## Source document
Court Opinion

ID: 9435798
Source: CourtListenerOpinion
Date Created: 2023-08-03 00:20:17.047064+00
Date Added: 2024-06-11T17:24:09.798405
License: Public Domain

CONCURRENCE
BOYCE F. MARTIN, JR.,
Circuit Judge, concurring.
As the lead opinion notes, it is never easy to enforce a statute of limitations. It is an especially bitter pill to swallow in this case because the Caterpillar Logistics Services retirees clearly have the better part on the breach of contract claim. The 1988 Collective Bargaining Agreement unequivocally obligates Caterpillar to provide no-cost, unalterable healthcare to the retirees for life, and that benefit vested under the 1988 Agreement when these plaintiffs retired. Caterpillar’s various assertions to the contrary are simply untenable. Thus, these retirees would have prevailed on their claim had it been timely filed.

## Your objective
Continue the concurring opinion on the Caterpillar retirees' healthcare claim, picking up after its last sentence.

## Material supplied
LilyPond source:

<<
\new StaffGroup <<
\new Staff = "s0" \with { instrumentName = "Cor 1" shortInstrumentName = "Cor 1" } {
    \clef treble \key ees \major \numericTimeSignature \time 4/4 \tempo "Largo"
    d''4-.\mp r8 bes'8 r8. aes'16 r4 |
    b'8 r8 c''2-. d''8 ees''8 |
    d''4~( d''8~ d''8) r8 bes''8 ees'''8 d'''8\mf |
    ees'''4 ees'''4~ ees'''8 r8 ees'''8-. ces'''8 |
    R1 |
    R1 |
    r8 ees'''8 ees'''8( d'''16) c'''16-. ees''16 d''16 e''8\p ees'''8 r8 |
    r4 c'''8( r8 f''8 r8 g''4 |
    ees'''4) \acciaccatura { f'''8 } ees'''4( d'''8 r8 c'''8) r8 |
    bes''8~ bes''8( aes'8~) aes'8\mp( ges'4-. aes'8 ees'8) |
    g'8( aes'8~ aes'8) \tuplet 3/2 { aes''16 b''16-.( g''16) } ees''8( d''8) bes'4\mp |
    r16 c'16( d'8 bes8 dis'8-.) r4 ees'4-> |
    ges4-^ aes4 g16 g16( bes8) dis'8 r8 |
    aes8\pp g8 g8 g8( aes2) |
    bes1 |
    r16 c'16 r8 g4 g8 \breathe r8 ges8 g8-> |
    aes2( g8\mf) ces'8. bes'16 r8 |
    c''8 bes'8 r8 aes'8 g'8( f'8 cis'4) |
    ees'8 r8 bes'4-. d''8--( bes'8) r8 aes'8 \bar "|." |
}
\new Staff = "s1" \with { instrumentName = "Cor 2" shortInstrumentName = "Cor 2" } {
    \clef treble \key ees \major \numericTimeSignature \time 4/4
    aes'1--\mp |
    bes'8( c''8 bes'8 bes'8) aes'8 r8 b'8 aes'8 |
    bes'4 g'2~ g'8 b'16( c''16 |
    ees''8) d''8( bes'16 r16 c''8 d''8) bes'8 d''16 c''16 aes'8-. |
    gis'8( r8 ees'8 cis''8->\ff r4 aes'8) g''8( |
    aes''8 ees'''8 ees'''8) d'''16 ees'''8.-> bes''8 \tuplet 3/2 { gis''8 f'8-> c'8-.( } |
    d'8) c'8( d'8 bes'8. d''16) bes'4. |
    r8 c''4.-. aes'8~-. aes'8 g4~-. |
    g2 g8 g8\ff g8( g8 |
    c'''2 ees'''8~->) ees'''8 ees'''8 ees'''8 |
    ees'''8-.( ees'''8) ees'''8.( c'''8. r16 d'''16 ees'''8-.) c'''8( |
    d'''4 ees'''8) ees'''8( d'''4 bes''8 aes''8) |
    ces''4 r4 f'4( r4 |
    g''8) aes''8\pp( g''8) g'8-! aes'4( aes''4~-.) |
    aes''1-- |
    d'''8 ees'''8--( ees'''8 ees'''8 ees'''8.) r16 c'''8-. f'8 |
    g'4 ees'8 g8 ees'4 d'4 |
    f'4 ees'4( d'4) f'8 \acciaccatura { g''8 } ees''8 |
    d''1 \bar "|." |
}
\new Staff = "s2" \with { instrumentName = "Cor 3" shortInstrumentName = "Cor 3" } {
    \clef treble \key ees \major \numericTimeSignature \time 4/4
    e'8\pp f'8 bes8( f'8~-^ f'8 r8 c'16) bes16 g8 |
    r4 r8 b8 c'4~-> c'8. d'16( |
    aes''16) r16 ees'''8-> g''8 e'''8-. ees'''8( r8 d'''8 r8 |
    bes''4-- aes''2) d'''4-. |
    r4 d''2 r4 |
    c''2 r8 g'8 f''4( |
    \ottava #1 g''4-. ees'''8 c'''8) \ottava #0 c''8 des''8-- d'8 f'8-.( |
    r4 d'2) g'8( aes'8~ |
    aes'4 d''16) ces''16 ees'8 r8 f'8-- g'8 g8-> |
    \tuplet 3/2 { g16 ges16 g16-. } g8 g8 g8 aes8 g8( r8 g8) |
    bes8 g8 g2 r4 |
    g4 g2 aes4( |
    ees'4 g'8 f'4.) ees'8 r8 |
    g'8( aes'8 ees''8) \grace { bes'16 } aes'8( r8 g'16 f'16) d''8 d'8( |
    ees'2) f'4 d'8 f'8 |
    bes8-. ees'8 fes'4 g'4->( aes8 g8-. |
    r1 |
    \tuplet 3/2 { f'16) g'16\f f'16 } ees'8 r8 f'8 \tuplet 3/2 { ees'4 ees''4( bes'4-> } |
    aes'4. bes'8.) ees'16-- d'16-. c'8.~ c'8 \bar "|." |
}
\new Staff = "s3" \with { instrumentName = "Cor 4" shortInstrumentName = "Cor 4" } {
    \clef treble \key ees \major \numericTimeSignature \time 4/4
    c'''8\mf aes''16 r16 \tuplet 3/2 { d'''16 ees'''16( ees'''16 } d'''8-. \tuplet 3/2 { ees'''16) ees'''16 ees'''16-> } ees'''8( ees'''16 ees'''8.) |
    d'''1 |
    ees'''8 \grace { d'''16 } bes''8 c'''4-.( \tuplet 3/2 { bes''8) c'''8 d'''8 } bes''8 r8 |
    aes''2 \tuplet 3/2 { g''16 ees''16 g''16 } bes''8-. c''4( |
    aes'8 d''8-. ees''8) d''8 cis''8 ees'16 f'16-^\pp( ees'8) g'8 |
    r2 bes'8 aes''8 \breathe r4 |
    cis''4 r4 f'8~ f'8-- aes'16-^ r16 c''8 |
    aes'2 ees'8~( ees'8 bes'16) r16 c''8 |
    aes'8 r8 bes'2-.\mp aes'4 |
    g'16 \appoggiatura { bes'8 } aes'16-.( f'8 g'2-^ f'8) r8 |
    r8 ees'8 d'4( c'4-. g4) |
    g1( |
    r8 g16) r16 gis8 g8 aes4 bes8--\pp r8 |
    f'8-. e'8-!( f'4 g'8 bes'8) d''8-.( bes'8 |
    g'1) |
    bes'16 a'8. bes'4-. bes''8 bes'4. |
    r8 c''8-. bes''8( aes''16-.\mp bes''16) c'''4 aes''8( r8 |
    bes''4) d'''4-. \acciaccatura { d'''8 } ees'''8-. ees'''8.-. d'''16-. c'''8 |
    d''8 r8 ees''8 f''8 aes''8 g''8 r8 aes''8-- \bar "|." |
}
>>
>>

## Answer below
But, the lead opinion’s point about taking the bitter with the sweet is a fair one. Had the retirees sued earlier, Caterpillar might well have said, “Fine, you want the 1988 Agreement, you got it. Here’s your no-cost healthcare, but we’ll take back those increased pension payments and retirement allowances we gave you under the 1998 Agreement.” I assume that, if given the choice, the retirees would have chosen to keep their no-cost healthcare and to forgo the increased pension benefits, but I may be wrong. Either way, I just hope that the decision to bring suit in 2006 rather than in 1999 or 2000 was an informed, strategic gamble to have the short and then sue later for the long sweetening, or even merely the result of oversight or inattention to the big picture. It would be heartbreaking to find out that hardworking folks lost an important benefit due to misguided legal advice.